"Tel Aviv-Beyrouth" au féminin pluriel...
De part et d'autre d'une frontière et avec le souvenir d'une ligne de train qui reliait Tel Aviv à Beyrouth sous l'empire britannique, deux femmes finissent par faire trait d'union. La première happe le cœur par son énergie et sa manière de rester debout malgré les épreuves: Tanya, jeune chrétienne du Sud-Liban dont le père travaille comme supplétif auprès de l'armée israélienne, perd sa mère (Sofia Essaïdi) à la suite d'une bavure de Tsahal. C'est Zalfa Seurat qui lui donne chair avec beaucoup d'intensité, elle dont le père, le sociologue et otage Michel Seurat, fut lui aussi une victime collatérale des violences au Liban.

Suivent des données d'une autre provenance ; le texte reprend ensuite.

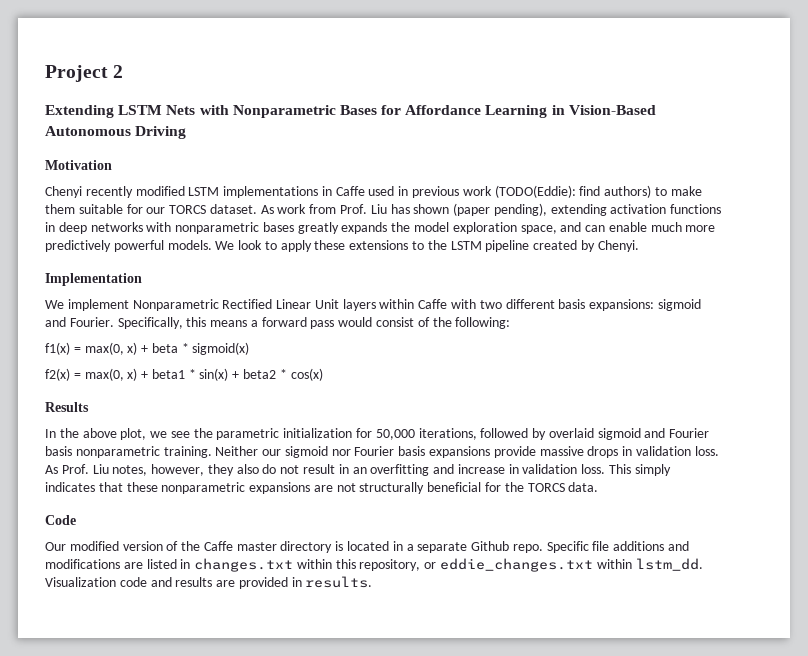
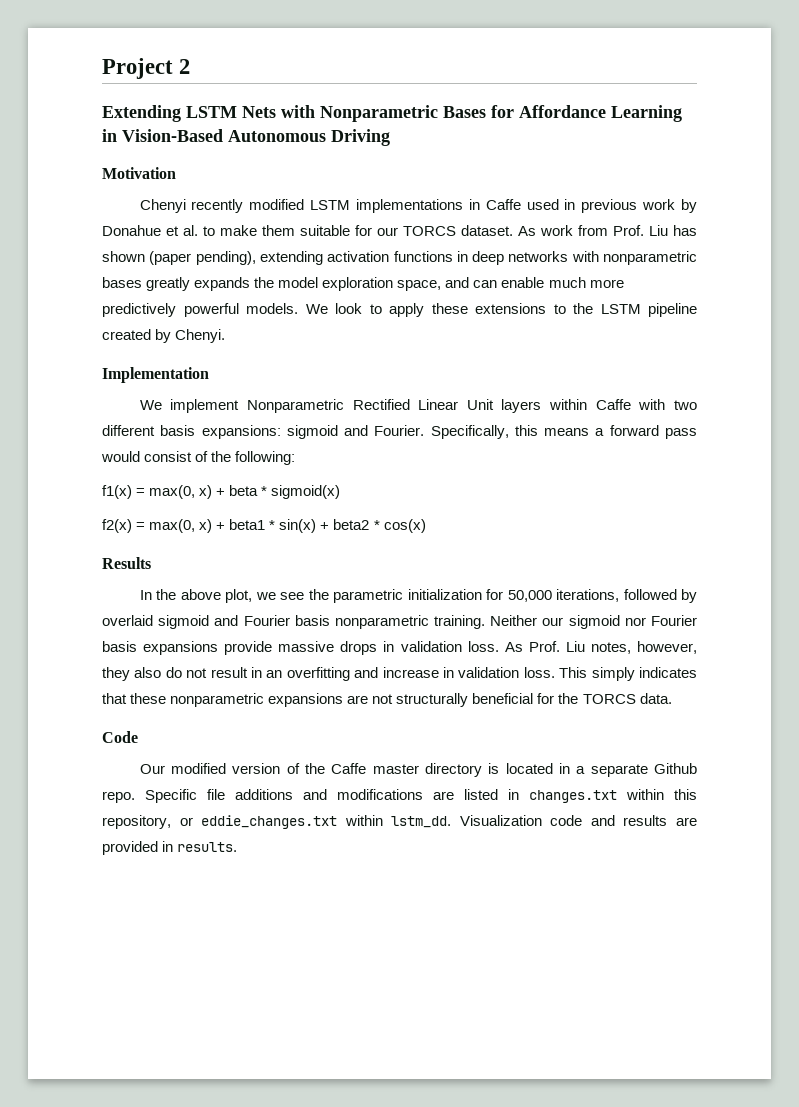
[494,185,652,198] (TODO(Eddie): find authors) -> [681,199,697,213] [102,225,198,236] by Donahue et al.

Il sera question d'une autre prise d'otage fatale dans Tel Aviv-Beyrouth, côté israélien cette fois-ci: Myriam, la deuxième protagoniste du récit campée par la charismatique Sarah Adler, attend son gradé d'époux parti au front à la rencontre justement des Tsadals, ces harkis libanais que l'État hébreu trahira au moment de son retrait, les abandonnant sans prévenir avant de les laisser se réfugier en Israël où ils seront traités comme des citoyens de seconde zone. Est-ce parce qu'elle est d'origine française ? Cette épouse de soldat ressent dans toutes ses tripes la pression militaire qui taraude la société où elle vit. Dans les fêtes, dans les mariages, dans le cœur d'une mère redoutant par-dessus tout que son fils appelé sous les drapeaux ne revienne pas, la guerre est partout. "Une fois de plus, ce pays piétinait lourdement de sa botte ferrée un lieu où l'Etat n'avait rien à faire ", écrit David Grossman dans Une femme fuyant l'annonce.
Divisé en trois parties (1984, 2000, 2006...), le récit de la réalisatrice franco-israélienne Michale Boganim fait écho à ce ressenti au gré d'une mise en scène qui contourne avec tact les combats de front. Un flash radio ou un bruit d'hélicoptère suffisent à traduire ce que la situation a d'anxiogène. Même finesse dans la construction du personnage campé par l'étonnant Avishai Cohen, le contrebassiste ayant aussi signé la B.O du film: dragueur dans un premier temps jusqu'à apparaître un peu balourd en maillot de bain, une seule scène, celle où il relate ses cauchemars d'ancien soldat, suffit à lui donner une densité inattendue.
Déracinés au sens propre mais aussi dans leur for intérieur, les personnages de Tel Aviv-Beyrouth font écho au formidable documentaire Mizrahim: les oubliés de la terre promise que Michale Boganim a signé l'an passé. La réalisatrice y rendait hommage à son père, figure des Black Panthers israéliennes qui, sur le modèle du célèbre mouvement africain-américain, dénoncèrent violemment au début des années 70 les discriminations contre les juifs orientaux et leur relégation sociale et géographique à la périphérie de l'État hébreu. C'est en ayant grandi à Arcueil, autre zone périphérique tout aussi excluante aux portes de Paris, que Michale Boganim avait alors pris conscience de son identité de fille de Mizrahim... Identité qu'elle déploie en mode trajectoire, et c'est bien là ce qui rend son nouveau film si touchant et tellement utile dans le temps présent.
Tel Aviv-Beyrouth, Michale Boganim (sortie en salles ce 1er février). Coup de projecteur la veille sur TSFJAZZ (13h30) avec Zalfa Seurat et Avishai Cohen. Michale Boganim était par ailleurs l'une des invitées de Caviar pour tous, Champagne pour les autres, le 25 janvier.